Task coordinator state
Let's have a look at the task coordinator state variables and how they are initialized:
class TenantTaskCoordinator(private val scheduler: Scheduler,
val maximumConcurrency: Int = 1,
val maximumQueueSize: Int = 50,
val name: String = "") : AutoCloseable {
private val maximumWorkInProgress = maximumQueueSize + maximumConcurrency
private val maxBufferSize = maximumWorkInProgress * 2
val currentWorkInProgressCounter = AtomicInteger()
private lateinit var taskSink: FluxSink<Task>
private val taskSource = Flux.create<Task>({ taskSink = it }, FluxSink.OverflowStrategy.BUFFER)
private val processSinkOnErrorResume = processSinkWithLimitedConcurrency()
.onErrorResume { error: Throwable? ->
LOG.warn("name={} Error processing sink with limited concurrency", name, error)

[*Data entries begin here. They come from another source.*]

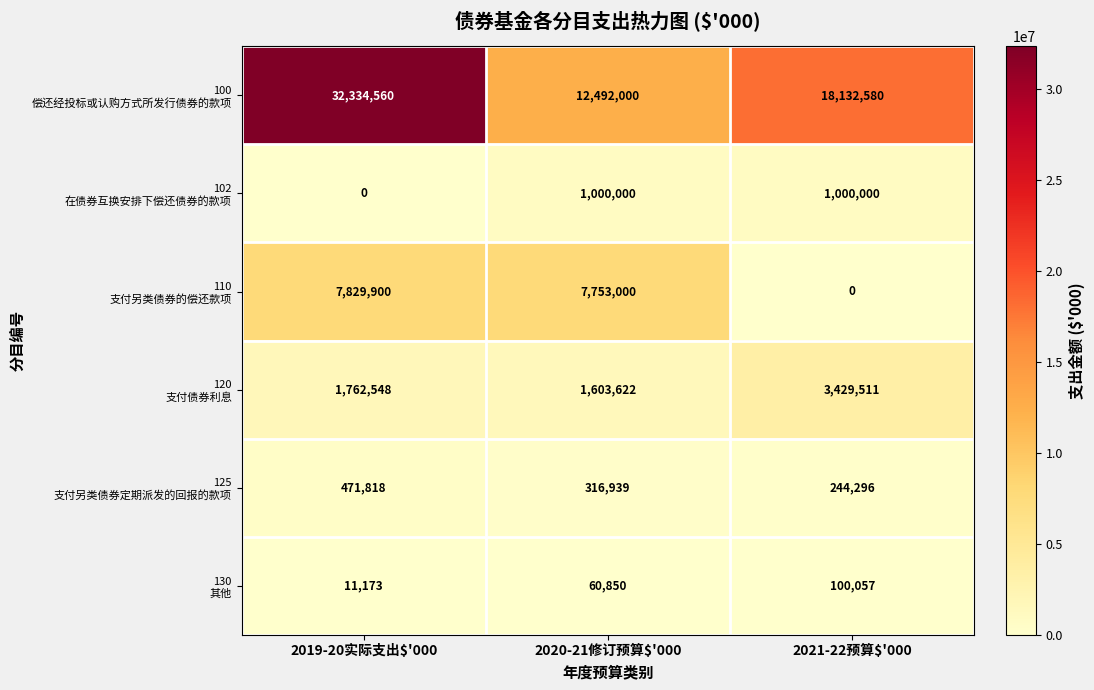

Which category has the highest value across all series?

2019-20实际支出$'000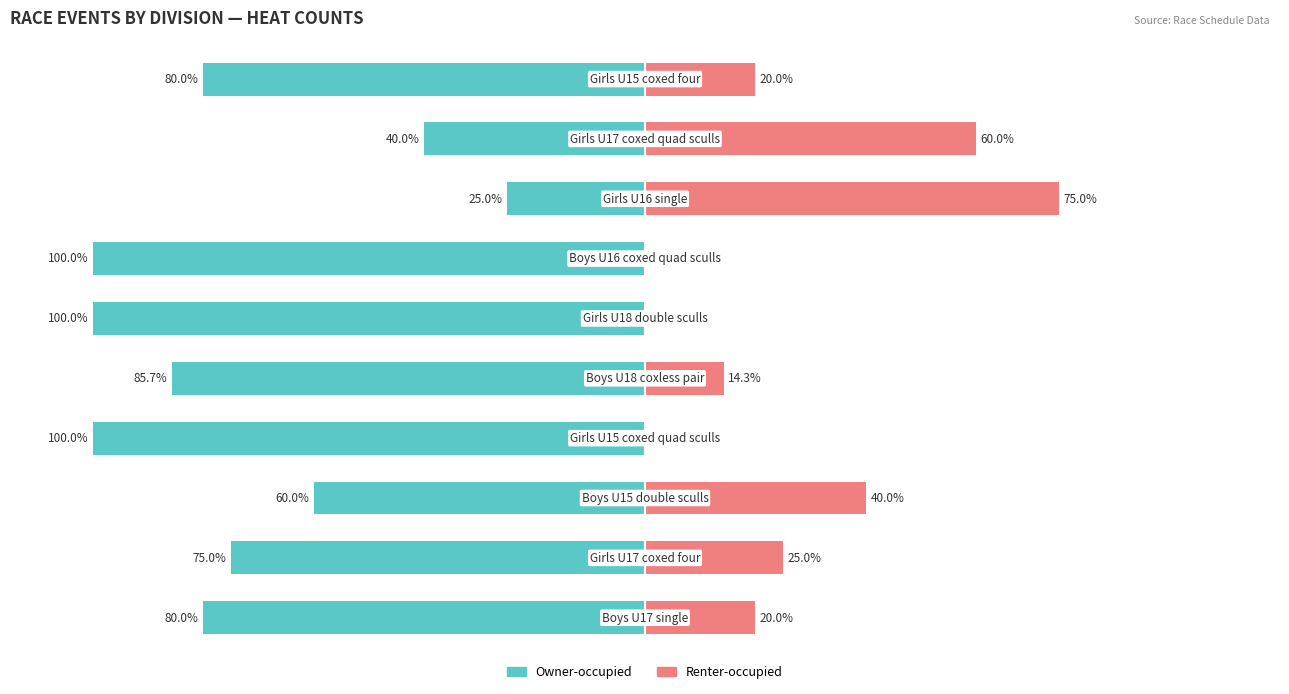

How many positive values does the Renter-occupied series have?

7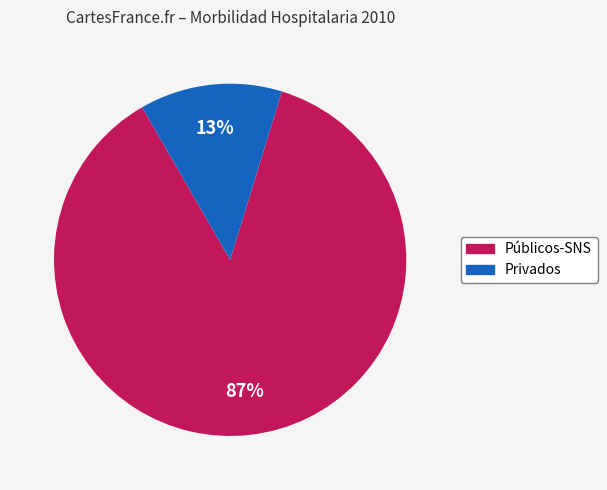

Which slice is the smallest?

Privados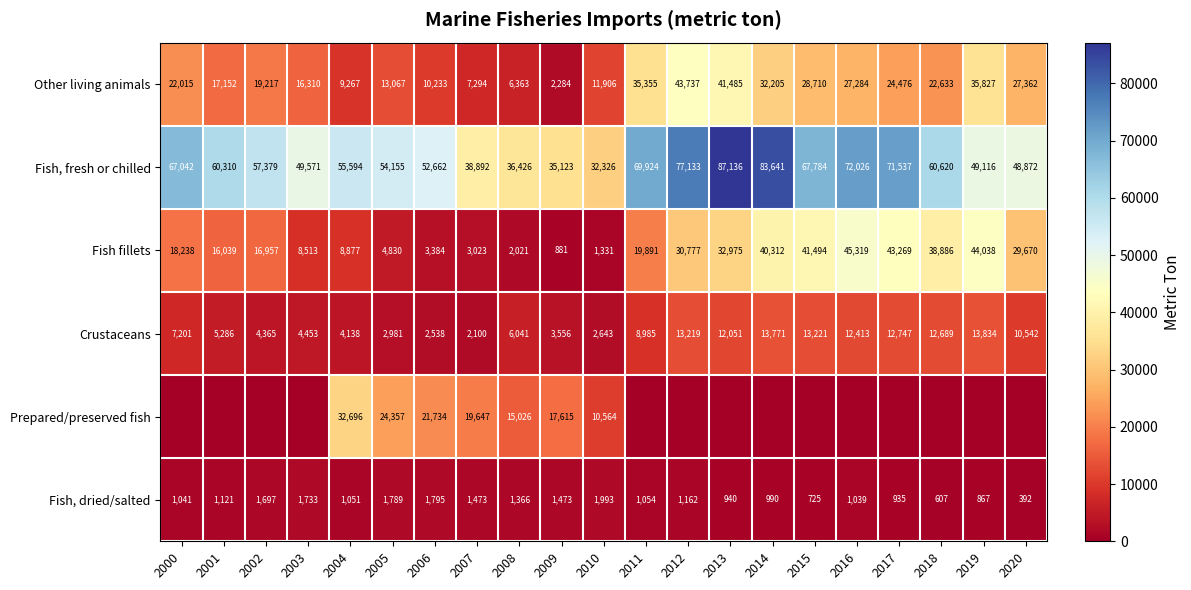

The Fish, dried/salted series shows 451 at 2001. True or false?

False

processSinkWithLimitedConcurrency()
}
The first interesting part is how we setup taskSink
by using Flux.create
. For clarity, we explicitly pass FluxSink.OverflowStrategy.BUFFER
so that tasks are buffered in case they outpace the processor. The name
is used to get better log messages. Finally, we call processSinkWithLimitedConcurrency
to start task processing using the given scheduler
. Interestingly the onErrorResume
restarts the processing in case we have a bug.

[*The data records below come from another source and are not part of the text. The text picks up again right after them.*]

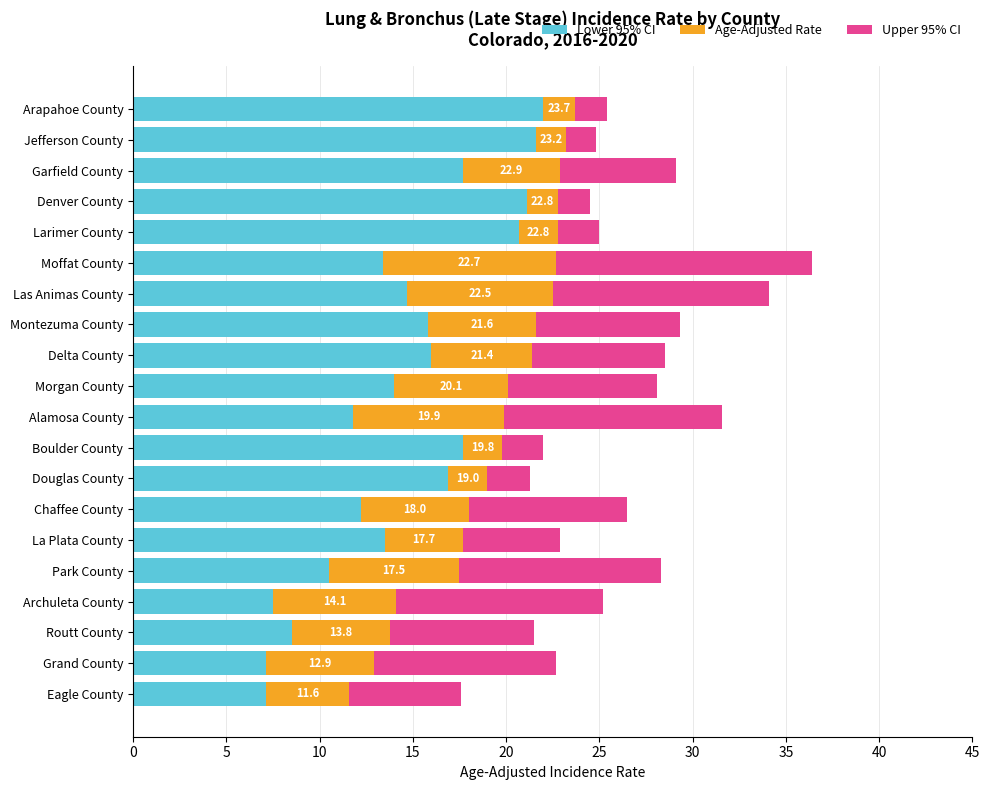

What is the total value across all series at Arapahoe County?

25.4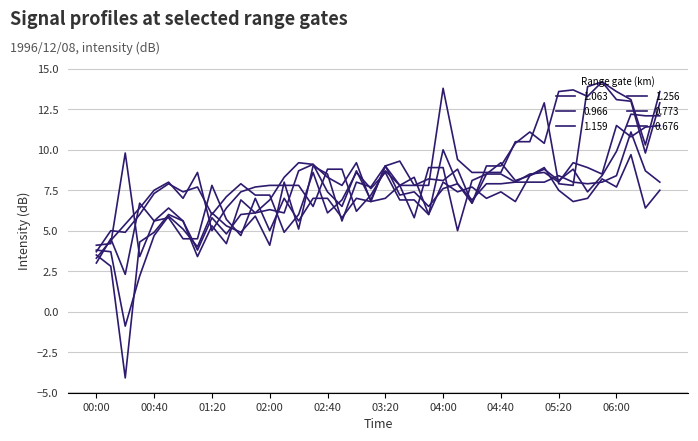

What is the average value of the 1.256 series?

7.0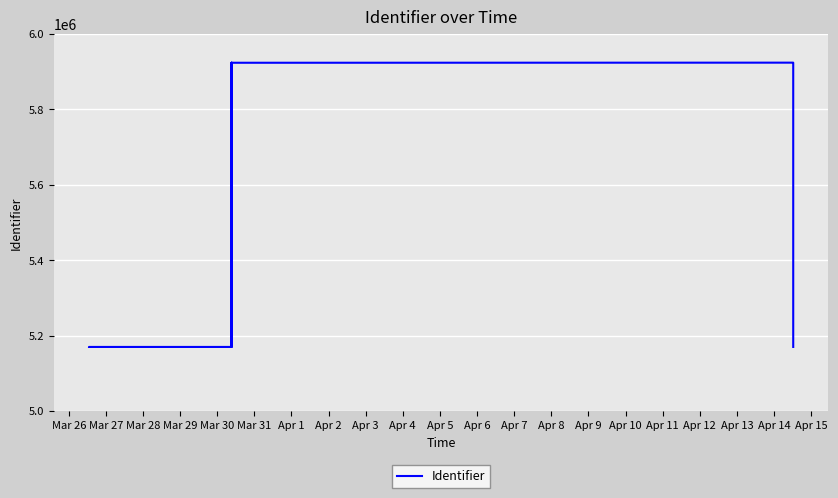

What position from the left is Apr 2?

8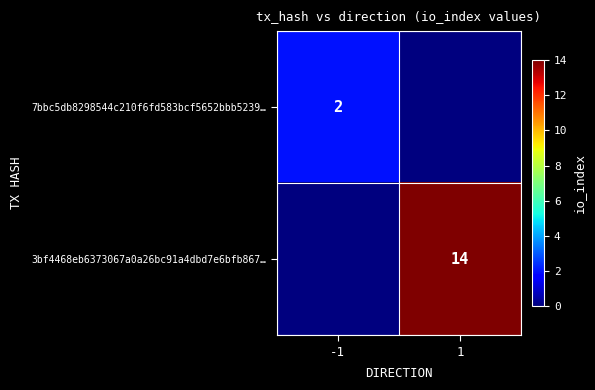

At which category is the sum across all series the highest?

1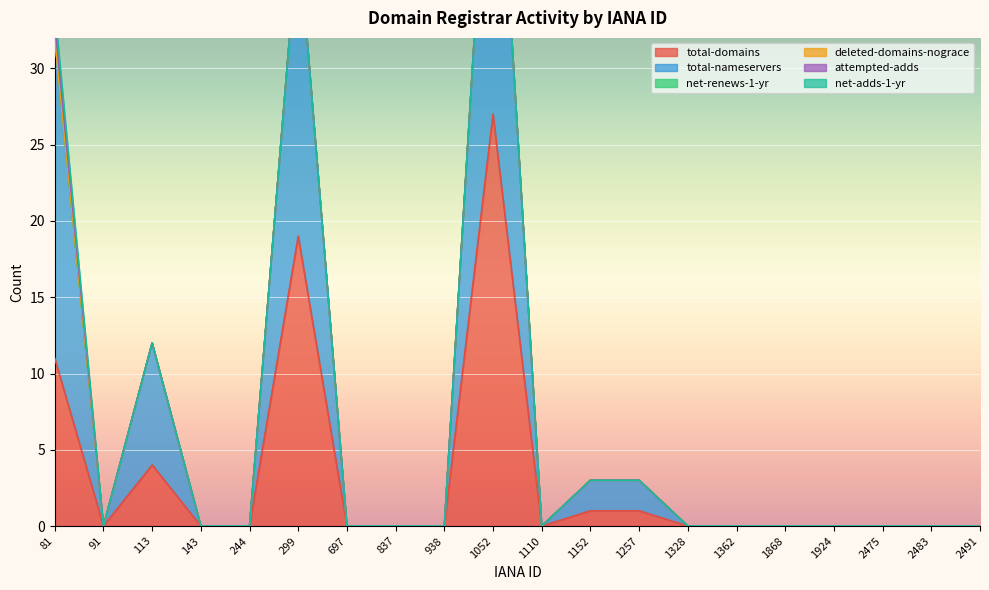

Which series changed the most between 2475 and 2491?

total-domains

Task coordinator concurrent processing
The most important and tricky to figure out part is to correctly process jobs. It took me several back and forth steps until I got the order of reactive API calls right.
private fun processSinkWithLimitedConcurrency(): Flux<Any> {
return taskSource
.filter { !it.isCancelled }
.flatMap({ task ->
task.work
.doOnError(task::onError)
.doOnSuccess(task::onSuccess)
.subscribeOn(scheduler)
.timeout(task.outsideTimeout)
.onErrorReturn(task)
}, maximumConcurrency, maxBufferSize)
}
First, we filter out tasks that are already cancelled. Then, we use flatMap
overload to process tasks with given maximum concurrency. The flatMap
callback delegates most of the work to the mentioned Task
instance. The onErrorReturn
effectively suppresses any errors that might occur during task
execution. Let's see how the inner Task
class looks like:
private data class Task(val name: String,
private val job: Mono<Any>,
val outsideSink: MonoSink<Any>,
@field:Volatile var isCancelled: Boolean = false) {
val work: Mono<Any> get() = if (isCancelled) Mono.empty() else job
lateinit var outsideTimeoutSink: MonoSink<Task>
val outsideTimeout = Mono.create<Task> { outsideTimeoutSink = it }
fun outsideCancel() {
isCancelled = true
outsideTimeoutSink.success(this)
}
fun onSuccess(result: Any?) {
outsideSink.success(result)
}
fun onError(error: Throwable) {
LOG.warn("Task.onError {}", this, error)
outsideSink.error(error)
}
}
The job
argument is the Callable
passed to the execute
method. The outsideTimeout
signals when the task
instance subscription is cancelled. The signal is propagated inside processSinkWithLimitedConcurrency
with a Mono.timeout
call and breaks the task
processing. Last but not least the onSuccess
and onError
simply push the result or error to the outsideSink
effectively notifying the observer of the result.
The TenantTaskCoordinator
was not simple to figure out given the requirements mentioned at the begging of the post. I'm pleased with the final result although I must say it was not intuitive to figure out how to combine all the nuts and bolts of Reactor library to achieve the desired outcome.